** SUPPLIED RECORDS **
- Opening Delimiter -

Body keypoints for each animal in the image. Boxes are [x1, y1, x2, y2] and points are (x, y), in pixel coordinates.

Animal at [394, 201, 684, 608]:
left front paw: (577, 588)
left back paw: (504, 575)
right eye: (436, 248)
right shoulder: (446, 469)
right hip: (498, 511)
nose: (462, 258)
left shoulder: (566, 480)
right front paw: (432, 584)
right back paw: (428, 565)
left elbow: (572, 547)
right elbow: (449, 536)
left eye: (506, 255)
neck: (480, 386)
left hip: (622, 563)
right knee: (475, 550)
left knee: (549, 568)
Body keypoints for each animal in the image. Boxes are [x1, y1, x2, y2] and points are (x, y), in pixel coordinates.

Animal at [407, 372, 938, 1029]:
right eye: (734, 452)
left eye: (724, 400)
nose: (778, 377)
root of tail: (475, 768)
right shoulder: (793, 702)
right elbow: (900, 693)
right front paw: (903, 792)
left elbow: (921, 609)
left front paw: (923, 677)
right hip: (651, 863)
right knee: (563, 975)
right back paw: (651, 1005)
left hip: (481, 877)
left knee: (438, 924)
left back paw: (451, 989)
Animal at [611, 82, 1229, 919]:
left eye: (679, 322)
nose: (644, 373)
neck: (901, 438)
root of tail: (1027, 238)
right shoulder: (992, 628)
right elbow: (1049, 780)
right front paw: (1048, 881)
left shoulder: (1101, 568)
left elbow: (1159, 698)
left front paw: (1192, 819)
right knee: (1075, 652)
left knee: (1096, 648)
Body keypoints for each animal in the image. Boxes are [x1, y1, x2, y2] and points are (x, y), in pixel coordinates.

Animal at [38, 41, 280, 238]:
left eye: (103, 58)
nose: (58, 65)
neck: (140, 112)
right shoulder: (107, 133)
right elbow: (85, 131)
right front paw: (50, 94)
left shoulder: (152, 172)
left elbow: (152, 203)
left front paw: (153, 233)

- Closing Delimiter -
- Opening Delimiter -

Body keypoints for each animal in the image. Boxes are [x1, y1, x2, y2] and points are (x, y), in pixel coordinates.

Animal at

- Closing Delimiter -

** TASK TO CARRY OUT **
Among the entries above, the lines between the ones containing "right shoulder: (992, 628)" and "left front paw: (153, 233)", inclusive, are to be transcribed exactly. No other line is to be given.

** TASK RESPONSE **
right shoulder: (992, 628)
right elbow: (1049, 780)
right front paw: (1048, 881)
left shoulder: (1101, 568)
left elbow: (1159, 698)
left front paw: (1192, 819)
right knee: (1075, 652)
left knee: (1096, 648)
Body keypoints for each animal in the image. Boxes are [x1, y1, x2, y2] and points are (x, y), in pixel coordinates.

Animal at [38, 41, 280, 238]:
left eye: (103, 58)
nose: (58, 65)
neck: (140, 112)
right shoulder: (107, 133)
right elbow: (85, 131)
right front paw: (50, 94)
left shoulder: (152, 172)
left elbow: (152, 203)
left front paw: (153, 233)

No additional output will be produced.